When athletes retire from the game they love, many often struggle to find somewhere else to refocus their energy and passion.
Don't include former Pacers forward Maceo Baston on that list. Now retired, he's spending more time with family and redirecting his competitive edge to something totally different: Cupcakes.
"I just decided to shut it down, concentrate on my son and phase two," Baston told Pacers.com in a recent conversation.
Three Michigan grads—Maceo, wife Yolanda, and her business partner Michelle Brown, opened Taste Love Cupcakes in Royal Oak, Michigan about 18 months ago.
Then, just five months after opening, they received an invitation from the Food Network to compete on Cupcake Wars in an episode that aired last April. The publicity was tremendous for such a young company and sales more than tripled following their appearance. Best of all, they took home the top prize of $10,000.
Baston, however, is the guy behind the scenes, making sure to take care of the bottom-line. "I'm not a baker," Baston made clear. "I do a lot of the tasting!"
To be prepared for life after basketball, Baston took part in the NBA Player Development Entrepreneurism Program. From there, the idea for Taste Love Cupcakes was further developed and everything started to come together.
Taste Love Cupcakes started from scratch in the Baston household and immediately became a hit in the community. There were already a few cupcakes establishments in the area, but Baston says Taste Love bakes a different kind of cupcake—gourmet, with all natural ingredients. They are now shipping nationwide and have hopes to expand soon, as they are determined to "take it to the next level." Possibilities include Texas, where Baston has family and in Carmel, where he once had a house while with the Pacers.
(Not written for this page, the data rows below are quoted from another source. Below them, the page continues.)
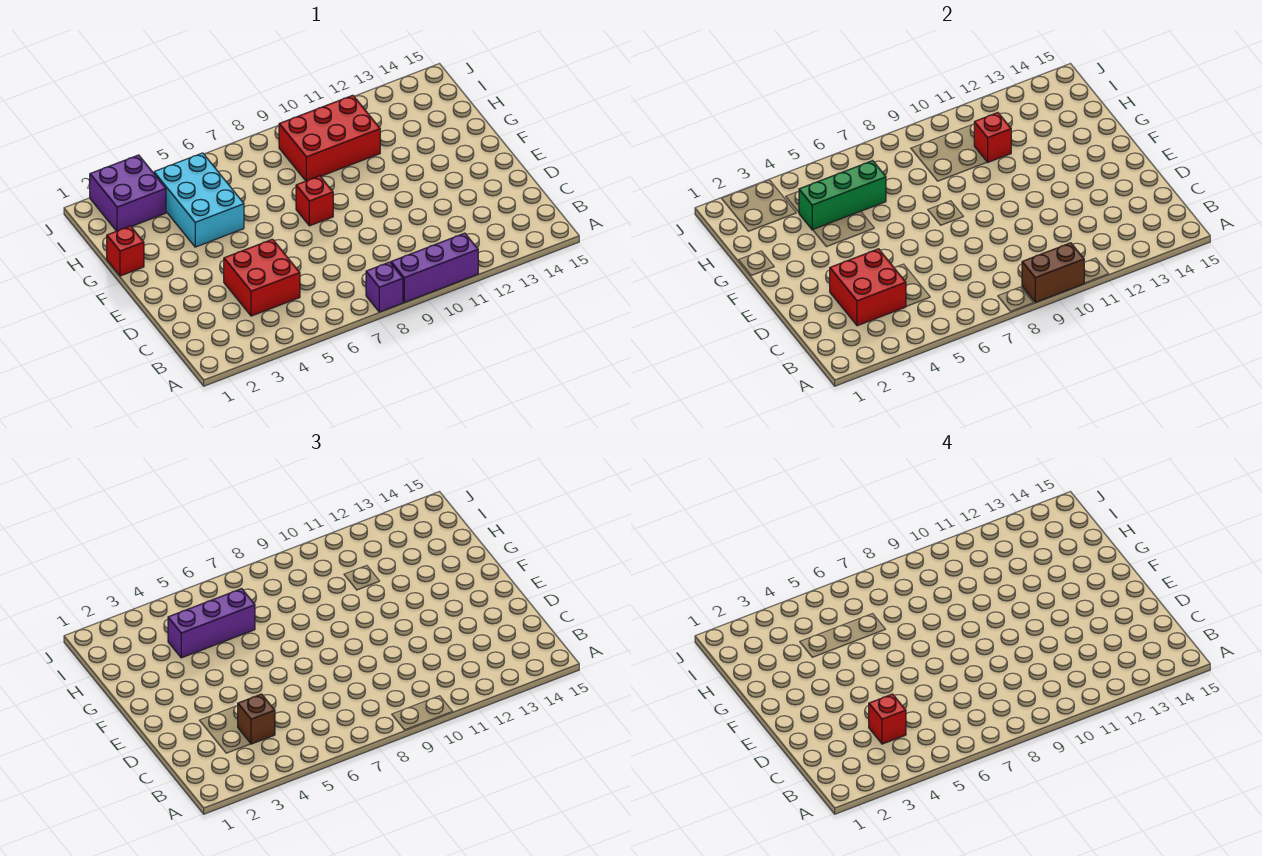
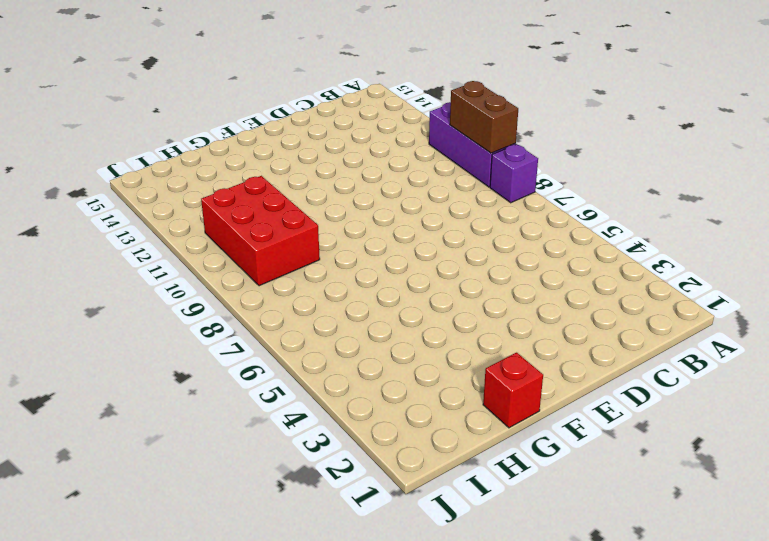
none -> red brick C4:D5 level 1
none -> red brick F8 level 1
none -> cyan brick G4:I5 level 1

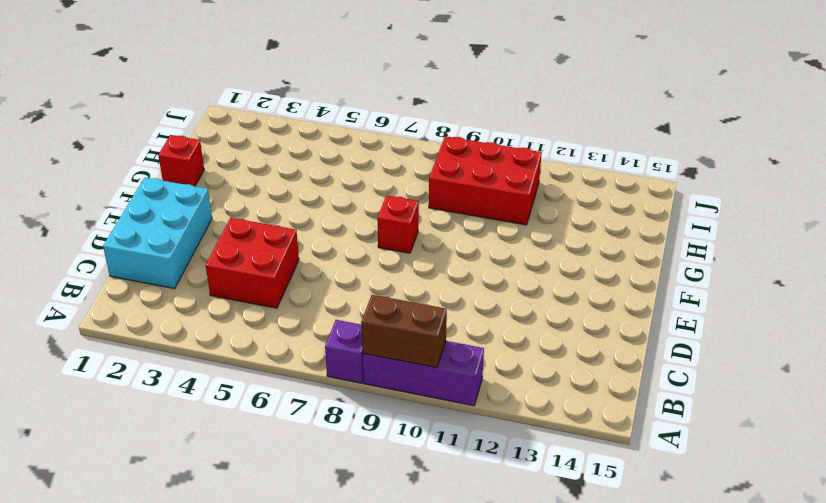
cyan brick C1:E2 level 1 -> cyan brick G4:I5 level 1
none -> purple brick I2:J3 level 1
none -> red brick C3:D4 level 2
none -> green brick H4:H6 level 2

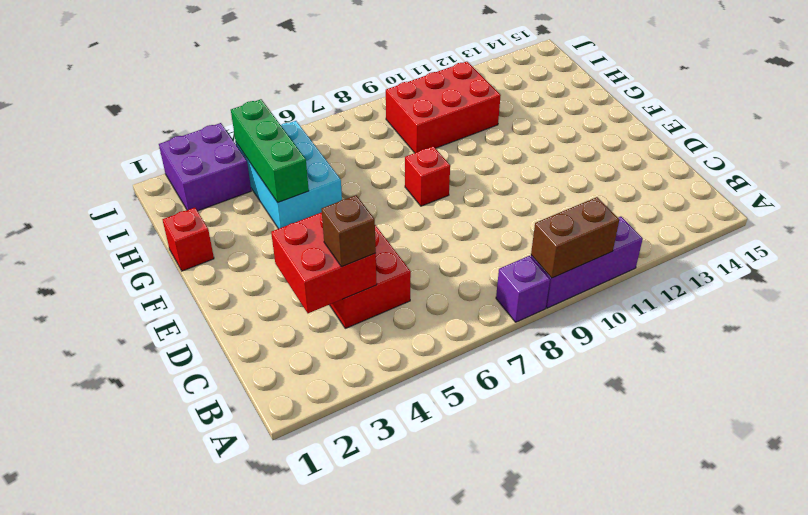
green brick G4:I4 level 2 -> green brick H4:H6 level 2
none -> red brick H11 level 2
none -> purple brick H4:H6 level 3
none -> red brick C4 level 4

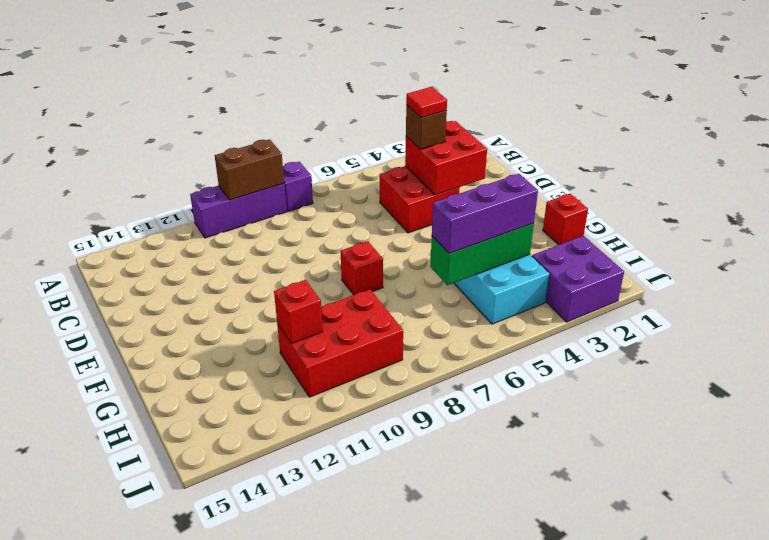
red tile C4 level 4 -> red brick C4 level 4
"I'm not much of a cook or a baker but I enjoy it. It's therapeutic. And it gives me a competitive edge. I want my cupcakes, my pancakes or whatever I'm cooking to taste better than my wife's or my son's when we have a cook-off. I'm competitive in everything."
Son & Basketball
In addition to the cupcake business, Baston, 36, works with the development of young players, like his son, Maceo Jr. He's a 6-foot-5 junior at the prestigious Detroit Country Day School and has a chance to play at the Division I level.
"He plays point guard and shooting guard and is a different type of player," said Maceo. "He's the player I wanted to be."
Throughout his career, he never really had anyone, other than coaches, to work with on his skills. That's why Baston enjoys helping young players craft their game at a young age.
"I didn't have a big entourage or a big team. Once I would get my evaluation every year, I had to figure out how to improve my own skills. I improved my jump shot and my perimeter skills on my own, so I felt like I was self-made in a lot of ways. I definitely love to give back and teach younger kids."
Maceo's first love was football, where he lined up under center as quarterback or outside as wide receiver. Unlike his son, he was late to pick up basketball. He began playing basketball in the 7th grade, mainly because he was 6-foot-3. His first year was a challenge, as he tried to get a feel and learn the nuances of the game. Baston confessed that he only scored one point in his first season, but he continued to grow mentally and physically (to 6'6") and went on to average 18 points a game in 8th grade. Quite the leap in one year's time.
After high school, Baston went on to play at the University of Michigan from 1994-98 where he averaged 10.7 points and 6.6 rebounds for his career. In 1998, he was drafted in the second round by the Chicago Bulls, though he never played for them.
Later, Baston played two stints with the Pacers, first in 2006-07, and later from 2007-08 as part of the deal that shipped Jermaine O'Neal to Toronto for Roy Hibbert, T.J. Ford and Rasho Nesterovic. O'Neal's numbers were fading, the Pacers were in need of a new point guard and they drafted their new center for years to come. That season would be Baston's fourth and final season in the NBA.
"I knew Indiana was trying to rebuild and try to get over the hump with Jermaine O'Neal and Stephen Jackson on their last run. I just tried to come in and be a piece and add my championship experience with those veteran guys.
"It was tough going to three different teams, with three different coaches in three different years. That was really tough to do and I kind of was lost in the shuffle."
For his NBA career—105 games over four seasons—Baston averaged 2.7 points and 1.7 rebounds.
"It was a good experience for me through it all. I learned a lot from those guys. I would love to stay affiliated with the Pacers in any way I could if they needed me around for anything."
Life after professional basketball came quickly for Baston. Now, between coaching and managing a cupcake business, he's busy and happy to have somewhere to apply the passion, energy, and dedication he had for basketball.